E a folha com patas de lobo respondeu:

- Se tivesse ficado no chão, a chuva misturar-me-ia a todas as outras folhas e acabaria por apodrecer com elas, até me transformar nesse húmus que alimenta a terra para que outras árvores nasçam, e nos seus ramos nasçam outras folhas que hão-de cair, no outono, para que tudo se repita.
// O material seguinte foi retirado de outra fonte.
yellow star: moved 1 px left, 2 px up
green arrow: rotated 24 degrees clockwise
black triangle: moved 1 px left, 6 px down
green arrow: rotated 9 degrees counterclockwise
Percebi que esta folha tinha patas de lobo porque não queria ser igual a todas as outras folhas que caem com o outono. Afinal, esta folha era um símbolo. Ao não querer ser como as outras, queria mostrar a sua diferença. O meu problema, agora, era outro. Ao falar com esta folha com patas de lobo eu estava a pisar todas as folhas que tinham caído, com o outono, e me faziam andar na floresta como se estivesse a pisar um tapete. E se todas essas folhas fossem como aquela folhas com patas de lobo, e também quisessem ser diferentes umas das outras? Imaginei que havia folhas a saírem debaixo dos meus pés, umas com patas de elefante, outras com patas de tigre, outras com patas de todas as raças de cães e de gatos, e ainda folhas como peixes a correrem para dentro da água de todos os ribeiros que passam nas florestas. No fim de tudo, eu estaria rodeado por todas essas folhas com as patas de todos os animais possíveis, para além das folhas que ganhariam asas e iriam levantar voo como os pássaros que também enchem o céu sobre as florestas.
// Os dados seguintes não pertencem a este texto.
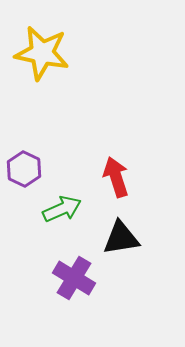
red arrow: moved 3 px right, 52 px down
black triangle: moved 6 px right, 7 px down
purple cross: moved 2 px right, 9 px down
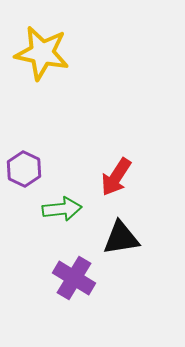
red arrow: rotated 129 degrees counterclockwise
green arrow: rotated 18 degrees clockwise
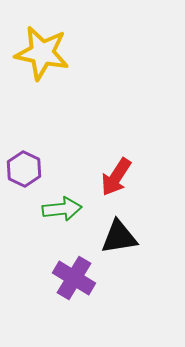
black triangle: moved 2 px left, 1 px up
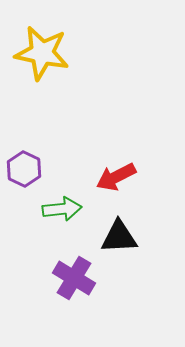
red arrow: rotated 30 degrees clockwise
black triangle: rotated 6 degrees clockwise
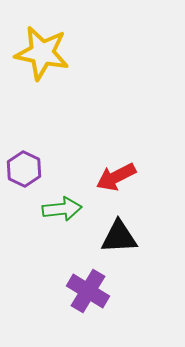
purple cross: moved 14 px right, 13 px down
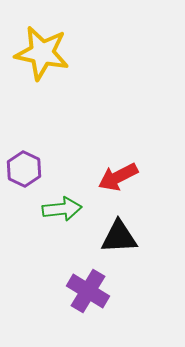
red arrow: moved 2 px right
E acabei a pedir à folha com patas de lobo que deixasse de ser um símbolo e voltasse a ser uma folha, como as outras, e caísse no chão, como todas as folhas do outono. A folha com patas de lobo olhou para mim, fingiu que não tinha ouvido nada do que lhe disse, e correu para dentro da floresta, com as suas patas de lobo, deixando-me sozinho a pisar todas as folhas que atapetavam o meu caminho na floresta onde não voltei a encontrar nenhuma outra folha com patas de lobo, mas onde todas as folhas caídas se mexiam como se fossem símbolos da folha que tinha fugido de mim com as suas patas de lobo.